Each record below must be written out again in exactly the same form.

(Input data)
┌──

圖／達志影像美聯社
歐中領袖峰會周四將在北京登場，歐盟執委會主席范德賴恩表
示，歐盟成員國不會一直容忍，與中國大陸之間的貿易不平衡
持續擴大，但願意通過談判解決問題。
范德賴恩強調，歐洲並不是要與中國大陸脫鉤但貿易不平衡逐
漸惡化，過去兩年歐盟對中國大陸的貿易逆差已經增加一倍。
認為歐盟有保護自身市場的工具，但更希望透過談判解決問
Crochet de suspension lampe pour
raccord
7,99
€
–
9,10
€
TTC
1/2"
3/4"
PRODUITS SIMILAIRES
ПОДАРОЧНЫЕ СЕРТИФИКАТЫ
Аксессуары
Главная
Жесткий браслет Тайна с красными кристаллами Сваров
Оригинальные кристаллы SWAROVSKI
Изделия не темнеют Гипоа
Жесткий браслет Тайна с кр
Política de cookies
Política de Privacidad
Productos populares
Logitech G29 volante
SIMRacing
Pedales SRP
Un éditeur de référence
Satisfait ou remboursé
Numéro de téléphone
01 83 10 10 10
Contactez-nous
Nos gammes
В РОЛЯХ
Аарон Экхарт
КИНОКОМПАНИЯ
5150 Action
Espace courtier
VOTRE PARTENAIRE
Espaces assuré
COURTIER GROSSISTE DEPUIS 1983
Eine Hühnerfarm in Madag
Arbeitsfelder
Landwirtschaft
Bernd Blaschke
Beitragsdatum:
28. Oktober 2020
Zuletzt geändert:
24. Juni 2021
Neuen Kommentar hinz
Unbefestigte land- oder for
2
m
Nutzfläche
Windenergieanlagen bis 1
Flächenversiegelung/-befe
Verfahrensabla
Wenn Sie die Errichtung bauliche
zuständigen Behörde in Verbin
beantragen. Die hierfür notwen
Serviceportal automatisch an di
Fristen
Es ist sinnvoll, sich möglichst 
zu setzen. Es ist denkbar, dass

└──

(Solution)
圖／達志影像美聯社
歐中領袖峰會周四將在北京登場，歐盟執委會主席范德賴恩表
示，歐盟成員國不會一直容忍，與中國大陸之間的貿易不平衡
持續擴大，但願意通過談判解決問題。
范德賴恩強調，歐洲並不是要與中國大陸脫鉤但貿易不平衡逐
漸惡化，過去兩年歐盟對中國大陸的貿易逆差已經增加一倍。
認為歐盟有保護自身市場的工具，但更希望透過談判解決問
Crochet de suspension lampe pour
raccord
7,99
€
–
9,10
€
TTC
1/2"
3/4"
PRODUITS SIMILAIRES
ПОДАРОЧНЫЕ СЕРТИФИКАТЫ
Аксессуары
Главная
Жесткий браслет Тайна с красными кристаллами Сваров
Оригинальные кристаллы SWAROVSKI
Изделия не темнеют Гипоа
Жесткий браслет Тайна с кр
Política de cookies
Política de Privacidad
Productos populares
Logitech G29 volante
SIMRacing
Pedales SRP
Un éditeur de référence
Satisfait ou remboursé
Numéro de téléphone
01 83 10 10 10
Contactez-nous
Nos gammes
В РОЛЯХ
Аарон Экхарт
КИНОКОМПАНИЯ
5150 Action
Espace courtier
VOTRE PARTENAIRE
Espaces assuré
COURTIER GROSSISTE DEPUIS 1983
Eine Hühnerfarm in Madag
Arbeitsfelder
Landwirtschaft
Bernd Blaschke
Beitragsdatum:
28. Oktober 2020
Zuletzt geändert:
24. Juni 2021
Neuen Kommentar hinz
Unbefestigte land- oder for
2
m
Nutzfläche
Windenergieanlagen bis 1
Flächenversiegelung/-befe
Verfahrensabla
Wenn Sie die Errichtung bauliche
zuständigen Behörde in Verbin
beantragen. Die hierfür notwen
Serviceportal automatisch an di
Fristen
Es ist sinnvoll, sich möglichst 
zu setzen. Es ist denkbar, dass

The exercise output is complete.